Q: How do I know if an alcohol-free hand sanitizer has actually been tested — and is not just marketing?
A: This is the question we asked ourselves throughout two years of development.
Three things that separate clinical credibility from a label claim:
Independent laboratory testing — not internal, not anecdotal
A disclosed, recognized test protocol — look for ASTM E1174 or equivalent
A named third-party testing organization with verifiable credentials
How NOWATA™ meets that standard:
Tested by Microbe Investigations AG, Switzerland
Protocol: modified ASTM E1174 — the same standard applied to healthcare hand hygiene products
Result: documented laboratory outcome, not a percentage chosen for the front of a bottle
We refused to release a product we could not defend in a clinical conversation with a parent. Independent testing was not optional. It was the minimum standard before we considered the product ready.
Q: Is alcohol-free hand sanitizer safe for children to use repeatedly throughout the school day — including kids with eczema or reactive skin?
A: For children with eczema or reactive skin, this is not a precaution. It is the clinical reason alcohol-based sanitizers are the wrong product entirely.
What the research confirms:
Alcohol strips the skin's natural lipid barrier with every application
Children's skin barrier does not reach adult-level function until approximately age five
Repeated alcohol exposure elevates transepidermal water loss and triggers flares in reactive skin
What repeated daily use of NOWATA™ does not do:
Strip the lipid barrier
Trigger alcohol-related eczema flares
Leave synthetic fragrance or preservatives on the skin surface
Introduce any ingredient we could not defend in a clinical dermatology conversation
We treated sanitizer-triggered dermatitis in our own patients before we built this product. We were not willing to create another version of the problem we were already treating.
Q: If soap and water are available, is alcohol-free hand sanitizer still worth using — or is it just a backup option?
A: Soap and water is the gold standard.

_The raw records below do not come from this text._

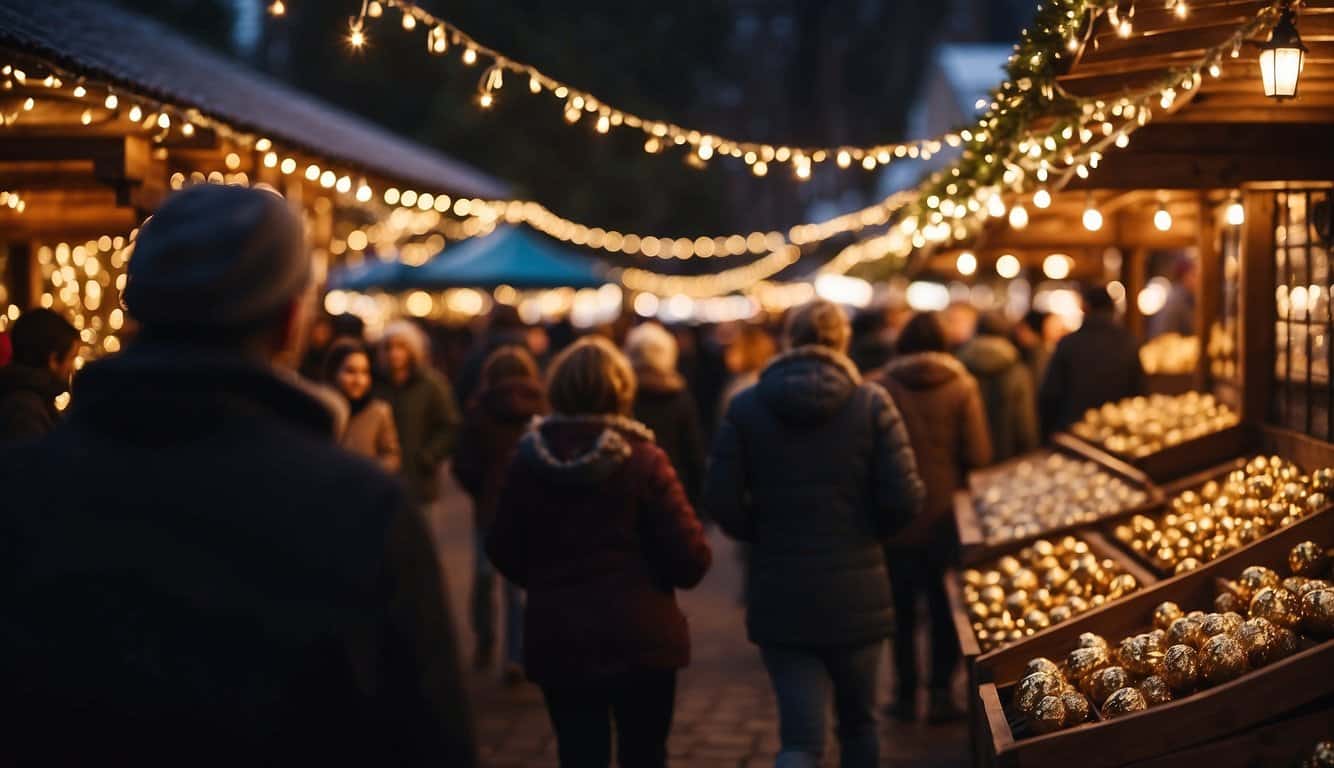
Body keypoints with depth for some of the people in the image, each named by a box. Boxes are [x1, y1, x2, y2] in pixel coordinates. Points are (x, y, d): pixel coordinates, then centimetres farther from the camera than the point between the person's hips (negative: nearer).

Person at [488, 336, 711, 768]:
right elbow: (691, 558, -14)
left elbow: (504, 553, 2)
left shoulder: (529, 460, -4)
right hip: (640, 637, -2)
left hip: (557, 639, 2)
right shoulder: (642, 459, -12)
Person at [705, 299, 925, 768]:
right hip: (857, 593, 0)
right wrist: (869, 532, 10)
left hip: (779, 596, 0)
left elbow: (722, 502, -7)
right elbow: (904, 500, -10)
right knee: (858, 721, 20)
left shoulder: (746, 408, -3)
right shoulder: (871, 404, -6)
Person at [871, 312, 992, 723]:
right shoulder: (961, 386, -6)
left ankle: (906, 694, 14)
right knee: (945, 606, 13)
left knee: (902, 608, 11)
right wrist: (955, 474, 10)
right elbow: (978, 455, -10)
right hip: (945, 514, 1)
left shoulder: (881, 387, -8)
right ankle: (940, 692, 9)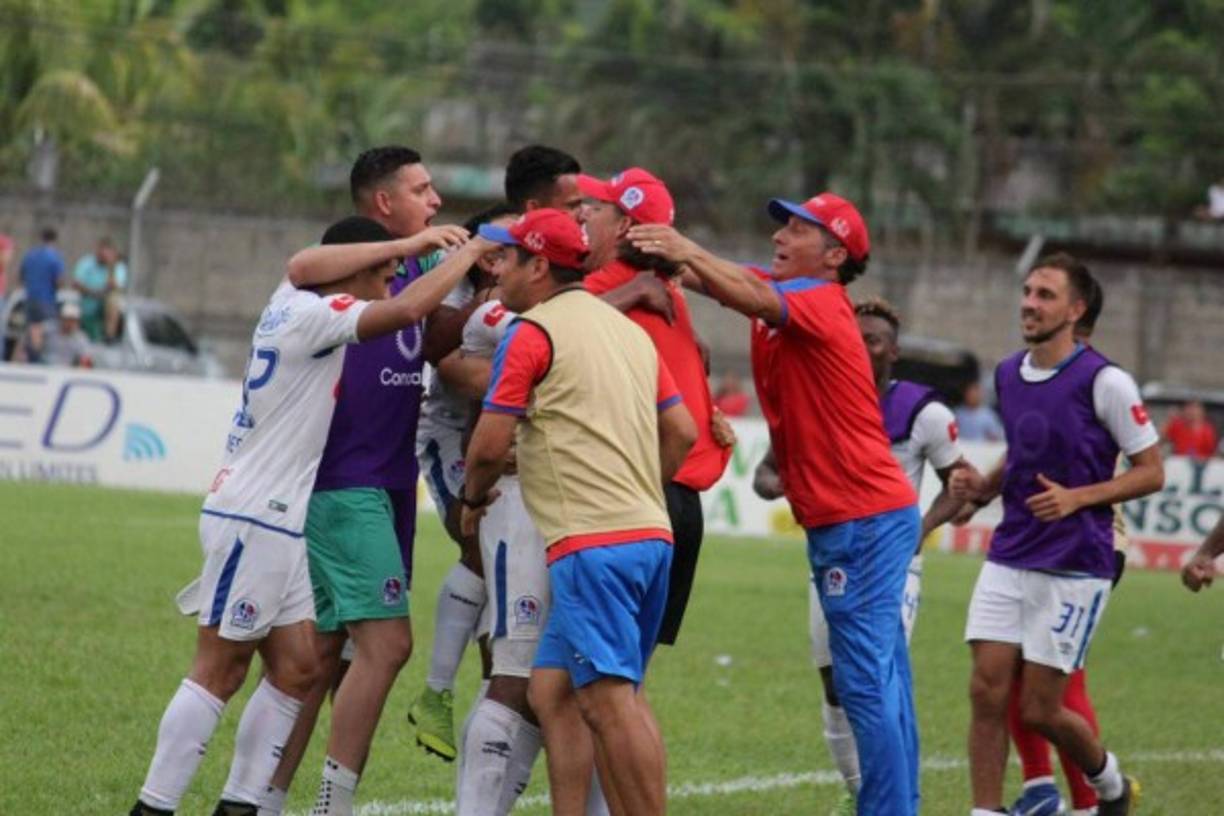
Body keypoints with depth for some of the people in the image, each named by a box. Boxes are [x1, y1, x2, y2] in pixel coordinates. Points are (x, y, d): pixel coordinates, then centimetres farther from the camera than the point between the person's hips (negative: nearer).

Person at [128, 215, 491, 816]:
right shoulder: (311, 314, -15)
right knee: (219, 673, -6)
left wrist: (416, 244, 23)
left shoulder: (291, 302, 11)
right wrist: (467, 253, -15)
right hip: (253, 520, -10)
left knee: (296, 669, 8)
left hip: (275, 525, 10)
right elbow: (407, 310, -28)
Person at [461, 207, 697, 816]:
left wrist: (474, 499, 12)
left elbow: (490, 444, -7)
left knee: (610, 702, -12)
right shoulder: (630, 330, 19)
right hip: (649, 533, 9)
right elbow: (682, 431, 19)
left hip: (591, 542, -9)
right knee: (550, 691, 11)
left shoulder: (534, 332, -5)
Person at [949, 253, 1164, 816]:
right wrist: (981, 487, 4)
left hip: (1074, 567, -5)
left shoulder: (1104, 382, -10)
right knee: (986, 691, -6)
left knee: (1040, 710, -2)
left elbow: (1151, 472, -6)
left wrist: (1077, 497, -19)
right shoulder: (1006, 375, 9)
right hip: (1008, 558, 6)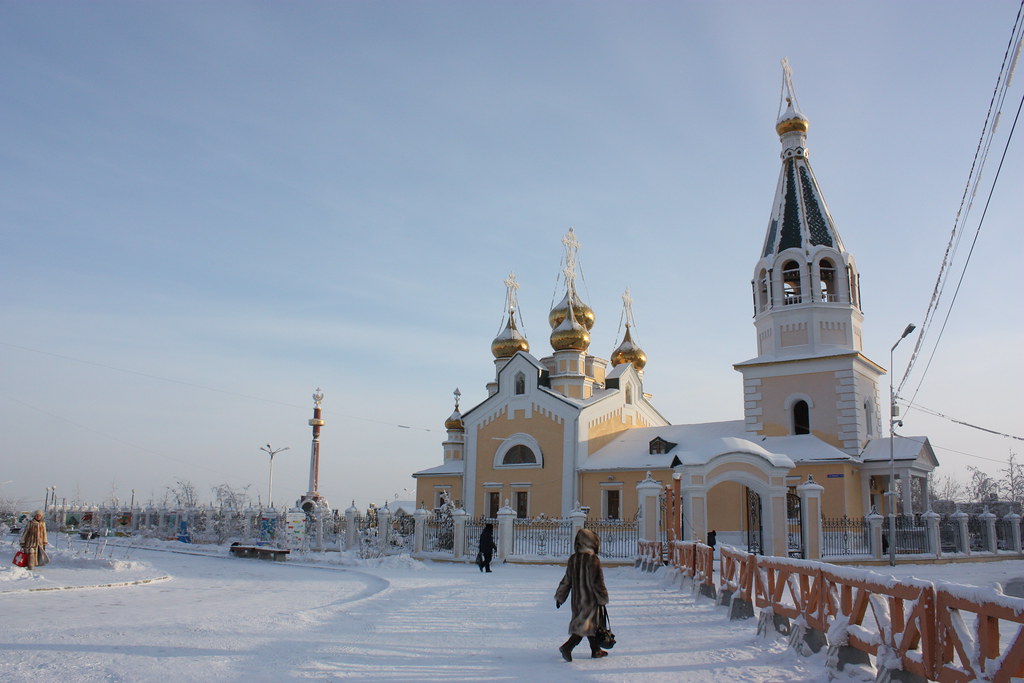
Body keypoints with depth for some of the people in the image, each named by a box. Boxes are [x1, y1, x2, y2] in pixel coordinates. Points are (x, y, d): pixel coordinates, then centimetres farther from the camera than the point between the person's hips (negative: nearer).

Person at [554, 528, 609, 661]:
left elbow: (566, 580, 7)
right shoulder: (593, 560, -18)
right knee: (588, 624, -4)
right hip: (591, 599, -7)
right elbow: (597, 582, -15)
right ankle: (567, 647, -16)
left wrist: (560, 597, 15)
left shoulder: (572, 559, 1)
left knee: (591, 624, 20)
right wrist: (603, 599, -4)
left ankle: (596, 650, 29)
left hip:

We say that as the founders of a waterless hand hygiene product — and we mean it without qualification.
Where NOWATA™ closes a gap neither soap nor alcohol sanitizer can fully address: portability.
The moments that require clean hands most urgently:
After touching a grocery cart, playground equipment, or a public door handle
Before eating at a park bench, sports field, or school lunch table without sink access
During a school day when shared surfaces are constant and sink access is limited
Any moment a child's hands need to be clean and a sink is not available
In those moments the choice is not NOWATA™ versus soap and water. It is NOWATA™ versus an alcohol sanitizer that:
Misses norovirus entirely
Compromises the skin barrier with every use
Leaves chemical residue behind on skin that absorbs it differently than adult skin does
That comparison is not close. We built NOWATA™ for exactly those moments — not to replace the sink, but to be the most clinically sound option when the sink is not available.